Print each record below word for word.

Collected data:
----------------

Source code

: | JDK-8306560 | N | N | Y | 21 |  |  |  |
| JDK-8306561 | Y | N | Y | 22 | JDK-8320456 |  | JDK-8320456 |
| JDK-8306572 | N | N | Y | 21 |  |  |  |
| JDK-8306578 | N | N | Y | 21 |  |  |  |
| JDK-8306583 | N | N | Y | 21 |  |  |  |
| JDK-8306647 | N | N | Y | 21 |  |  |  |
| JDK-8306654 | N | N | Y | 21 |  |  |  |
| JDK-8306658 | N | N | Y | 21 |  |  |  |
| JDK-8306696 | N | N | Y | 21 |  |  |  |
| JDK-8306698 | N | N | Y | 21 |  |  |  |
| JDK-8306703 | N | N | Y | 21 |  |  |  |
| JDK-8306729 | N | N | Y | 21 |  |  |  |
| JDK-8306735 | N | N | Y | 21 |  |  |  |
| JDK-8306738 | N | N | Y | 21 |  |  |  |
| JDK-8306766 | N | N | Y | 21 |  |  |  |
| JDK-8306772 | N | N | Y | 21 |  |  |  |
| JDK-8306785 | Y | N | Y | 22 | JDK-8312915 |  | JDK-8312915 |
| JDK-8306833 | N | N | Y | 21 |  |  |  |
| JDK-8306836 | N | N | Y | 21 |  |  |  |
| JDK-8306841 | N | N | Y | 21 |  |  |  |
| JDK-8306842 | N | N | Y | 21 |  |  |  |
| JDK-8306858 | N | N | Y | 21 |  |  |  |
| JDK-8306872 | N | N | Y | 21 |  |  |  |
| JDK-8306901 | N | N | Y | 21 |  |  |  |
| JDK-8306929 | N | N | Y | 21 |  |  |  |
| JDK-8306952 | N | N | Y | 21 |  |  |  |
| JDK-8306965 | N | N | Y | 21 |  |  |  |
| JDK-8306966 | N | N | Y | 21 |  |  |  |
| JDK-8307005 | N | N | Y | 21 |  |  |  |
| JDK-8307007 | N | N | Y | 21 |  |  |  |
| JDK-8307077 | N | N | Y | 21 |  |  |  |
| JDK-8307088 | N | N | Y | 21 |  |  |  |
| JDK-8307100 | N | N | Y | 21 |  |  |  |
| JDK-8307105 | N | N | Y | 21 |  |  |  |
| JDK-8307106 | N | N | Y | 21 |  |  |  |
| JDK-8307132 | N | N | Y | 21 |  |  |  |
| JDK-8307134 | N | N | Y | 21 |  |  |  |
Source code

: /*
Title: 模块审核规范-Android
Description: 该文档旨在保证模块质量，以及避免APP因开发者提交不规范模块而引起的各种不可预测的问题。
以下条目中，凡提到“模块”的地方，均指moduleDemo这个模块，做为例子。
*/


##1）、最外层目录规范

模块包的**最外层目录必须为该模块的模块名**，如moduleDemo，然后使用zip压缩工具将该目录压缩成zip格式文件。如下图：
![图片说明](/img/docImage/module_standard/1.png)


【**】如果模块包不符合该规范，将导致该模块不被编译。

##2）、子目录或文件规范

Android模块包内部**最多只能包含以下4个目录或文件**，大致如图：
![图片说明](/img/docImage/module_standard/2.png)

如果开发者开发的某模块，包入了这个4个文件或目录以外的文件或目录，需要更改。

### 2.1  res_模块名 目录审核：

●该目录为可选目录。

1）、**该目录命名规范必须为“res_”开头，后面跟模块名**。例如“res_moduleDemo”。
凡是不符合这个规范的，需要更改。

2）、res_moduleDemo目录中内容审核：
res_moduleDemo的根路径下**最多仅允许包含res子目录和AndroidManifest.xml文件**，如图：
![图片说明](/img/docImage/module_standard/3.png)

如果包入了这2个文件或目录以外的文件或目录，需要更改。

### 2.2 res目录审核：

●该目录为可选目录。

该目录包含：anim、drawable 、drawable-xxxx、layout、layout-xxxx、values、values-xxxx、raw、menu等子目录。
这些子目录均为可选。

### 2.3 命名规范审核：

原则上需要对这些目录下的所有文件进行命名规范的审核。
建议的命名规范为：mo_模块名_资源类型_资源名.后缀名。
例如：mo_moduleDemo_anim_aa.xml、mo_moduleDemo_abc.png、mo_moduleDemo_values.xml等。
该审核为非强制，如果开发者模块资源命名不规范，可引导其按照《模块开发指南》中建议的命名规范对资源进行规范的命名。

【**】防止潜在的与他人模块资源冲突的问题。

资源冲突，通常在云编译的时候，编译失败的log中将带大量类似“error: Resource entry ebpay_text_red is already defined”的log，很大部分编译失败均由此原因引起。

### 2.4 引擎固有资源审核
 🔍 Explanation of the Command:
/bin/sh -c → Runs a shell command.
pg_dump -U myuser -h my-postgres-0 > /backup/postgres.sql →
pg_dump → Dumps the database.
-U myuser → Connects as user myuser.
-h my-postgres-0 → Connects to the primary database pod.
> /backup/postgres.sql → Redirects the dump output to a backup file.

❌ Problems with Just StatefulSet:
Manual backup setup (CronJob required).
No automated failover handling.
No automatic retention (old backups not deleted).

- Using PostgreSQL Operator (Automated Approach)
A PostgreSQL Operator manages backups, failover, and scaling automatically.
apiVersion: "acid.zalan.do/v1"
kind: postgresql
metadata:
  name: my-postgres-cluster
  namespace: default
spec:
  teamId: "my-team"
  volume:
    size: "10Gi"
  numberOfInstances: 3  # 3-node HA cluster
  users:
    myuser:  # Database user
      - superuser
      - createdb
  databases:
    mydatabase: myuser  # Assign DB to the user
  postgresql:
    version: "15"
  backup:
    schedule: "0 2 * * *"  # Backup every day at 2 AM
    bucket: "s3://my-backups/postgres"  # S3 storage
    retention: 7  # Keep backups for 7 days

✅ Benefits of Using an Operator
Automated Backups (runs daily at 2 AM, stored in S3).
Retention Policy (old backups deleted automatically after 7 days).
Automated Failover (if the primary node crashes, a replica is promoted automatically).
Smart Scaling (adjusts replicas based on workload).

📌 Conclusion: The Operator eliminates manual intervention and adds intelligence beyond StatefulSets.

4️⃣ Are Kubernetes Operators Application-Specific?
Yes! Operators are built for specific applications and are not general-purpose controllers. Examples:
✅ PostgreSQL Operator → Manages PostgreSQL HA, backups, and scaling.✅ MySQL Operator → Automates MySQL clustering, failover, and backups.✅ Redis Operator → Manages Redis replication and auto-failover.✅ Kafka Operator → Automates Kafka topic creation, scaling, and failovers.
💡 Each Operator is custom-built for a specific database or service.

----------------

» Written solution
Source code

: | JDK-8306560 | N | N | Y | 21 |  |  |  |
| JDK-8306561 | Y | N | Y | 22 | JDK-8320456 |  | JDK-8320456 |
| JDK-8306572 | N | N | Y | 21 |  |  |  |
| JDK-8306578 | N | N | Y | 21 |  |  |  |
| JDK-8306583 | N | N | Y | 21 |  |  |  |
| JDK-8306647 | N | N | Y | 21 |  |  |  |
| JDK-8306654 | N | N | Y | 21 |  |  |  |
| JDK-8306658 | N | N | Y | 21 |  |  |  |
| JDK-8306696 | N | N | Y | 21 |  |  |  |
| JDK-8306698 | N | N | Y | 21 |  |  |  |
| JDK-8306703 | N | N | Y | 21 |  |  |  |
| JDK-8306729 | N | N | Y | 21 |  |  |  |
| JDK-8306735 | N | N | Y | 21 |  |  |  |
| JDK-8306738 | N | N | Y | 21 |  |  |  |
| JDK-8306766 | N | N | Y | 21 |  |  |  |
| JDK-8306772 | N | N | Y | 21 |  |  |  |
| JDK-8306785 | Y | N | Y | 22 | JDK-8312915 |  | JDK-8312915 |
| JDK-8306833 | N | N | Y | 21 |  |  |  |
| JDK-8306836 | N | N | Y | 21 |  |  |  |
| JDK-8306841 | N | N | Y | 21 |  |  |  |
| JDK-8306842 | N | N | Y | 21 |  |  |  |
| JDK-8306858 | N | N | Y | 21 |  |  |  |
| JDK-8306872 | N | N | Y | 21 |  |  |  |
| JDK-8306901 | N | N | Y | 21 |  |  |  |
| JDK-8306929 | N | N | Y | 21 |  |  |  |
| JDK-8306952 | N | N | Y | 21 |  |  |  |
| JDK-8306965 | N | N | Y | 21 |  |  |  |
| JDK-8306966 | N | N | Y | 21 |  |  |  |
| JDK-8307005 | N | N | Y | 21 |  |  |  |
| JDK-8307007 | N | N | Y | 21 |  |  |  |
| JDK-8307077 | N | N | Y | 21 |  |  |  |
| JDK-8307088 | N | N | Y | 21 |  |  |  |
| JDK-8307100 | N | N | Y | 21 |  |  |  |
| JDK-8307105 | N | N | Y | 21 |  |  |  |
| JDK-8307106 | N | N | Y | 21 |  |  |  |
| JDK-8307132 | N | N | Y | 21 |  |  |  |
| JDK-8307134 | N | N | Y | 21 |  |  |  |
Source code

: /*
Title: 模块审核规范-Android
Description: 该文档旨在保证模块质量，以及避免APP因开发者提交不规范模块而引起的各种不可预测的问题。
以下条目中，凡提到“模块”的地方，均指moduleDemo这个模块，做为例子。
*/


##1）、最外层目录规范

模块包的**最外层目录必须为该模块的模块名**，如moduleDemo，然后使用zip压缩工具将该目录压缩成zip格式文件。如下图：
![图片说明](/img/docImage/module_standard/1.png)


【**】如果模块包不符合该规范，将导致该模块不被编译。

##2）、子目录或文件规范

Android模块包内部**最多只能包含以下4个目录或文件**，大致如图：
![图片说明](/img/docImage/module_standard/2.png)

如果开发者开发的某模块，包入了这个4个文件或目录以外的文件或目录，需要更改。

### 2.1  res_模块名 目录审核：

●该目录为可选目录。

1）、**该目录命名规范必须为“res_”开头，后面跟模块名**。例如“res_moduleDemo”。
凡是不符合这个规范的，需要更改。

2）、res_moduleDemo目录中内容审核：
res_moduleDemo的根路径下**最多仅允许包含res子目录和AndroidManifest.xml文件**，如图：
![图片说明](/img/docImage/module_standard/3.png)

如果包入了这2个文件或目录以外的文件或目录，需要更改。

### 2.2 res目录审核：

●该目录为可选目录。

该目录包含：anim、drawable 、drawable-xxxx、layout、layout-xxxx、values、values-xxxx、raw、menu等子目录。
这些子目录均为可选。

### 2.3 命名规范审核：

原则上需要对这些目录下的所有文件进行命名规范的审核。
建议的命名规范为：mo_模块名_资源类型_资源名.后缀名。
例如：mo_moduleDemo_anim_aa.xml、mo_moduleDemo_abc.png、mo_moduleDemo_values.xml等。
该审核为非强制，如果开发者模块资源命名不规范，可引导其按照《模块开发指南》中建议的命名规范对资源进行规范的命名。

【**】防止潜在的与他人模块资源冲突的问题。

资源冲突，通常在云编译的时候，编译失败的log中将带大量类似“error: Resource entry ebpay_text_red is already defined”的log，很大部分编译失败均由此原因引起。

### 2.4 引擎固有资源审核
 🔍 Explanation of the Command:
/bin/sh -c → Runs a shell command.
pg_dump -U myuser -h my-postgres-0 > /backup/postgres.sql →
pg_dump → Dumps the database.
-U myuser → Connects as user myuser.
-h my-postgres-0 → Connects to the primary database pod.
> /backup/postgres.sql → Redirects the dump output to a backup file.

❌ Problems with Just StatefulSet:
Manual backup setup (CronJob required).
No automated failover handling.
No automatic retention (old backups not deleted).

- Using PostgreSQL Operator (Automated Approach)
A PostgreSQL Operator manages backups, failover, and scaling automatically.
apiVersion: "acid.zalan.do/v1"
kind: postgresql
metadata:
  name: my-postgres-cluster
  namespace: default
spec:
  teamId: "my-team"
  volume:
    size: "10Gi"
  numberOfInstances: 3  # 3-node HA cluster
  users:
    myuser:  # Database user
      - superuser
      - createdb
  databases:
    mydatabase: myuser  # Assign DB to the user
  postgresql:
    version: "15"
  backup:
    schedule: "0 2 * * *"  # Backup every day at 2 AM
    bucket: "s3://my-backups/postgres"  # S3 storage
    retention: 7  # Keep backups for 7 days

✅ Benefits of Using an Operator
Automated Backups (runs daily at 2 AM, stored in S3).
Retention Policy (old backups deleted automatically after 7 days).
Automated Failover (if the primary node crashes, a replica is promoted automatically).
Smart Scaling (adjusts replicas based on workload).

📌 Conclusion: The Operator eliminates manual intervention and adds intelligence beyond StatefulSets.

4️⃣ Are Kubernetes Operators Application-Specific?
Yes! Operators are built for specific applications and are not general-purpose controllers. Examples:
✅ PostgreSQL Operator → Manages PostgreSQL HA, backups, and scaling.✅ MySQL Operator → Automates MySQL clustering, failover, and backups.✅ Redis Operator → Manages Redis replication and auto-failover.✅ Kafka Operator → Automates Kafka topic creation, scaling, and failovers.
💡 Each Operator is custom-built for a specific database or service.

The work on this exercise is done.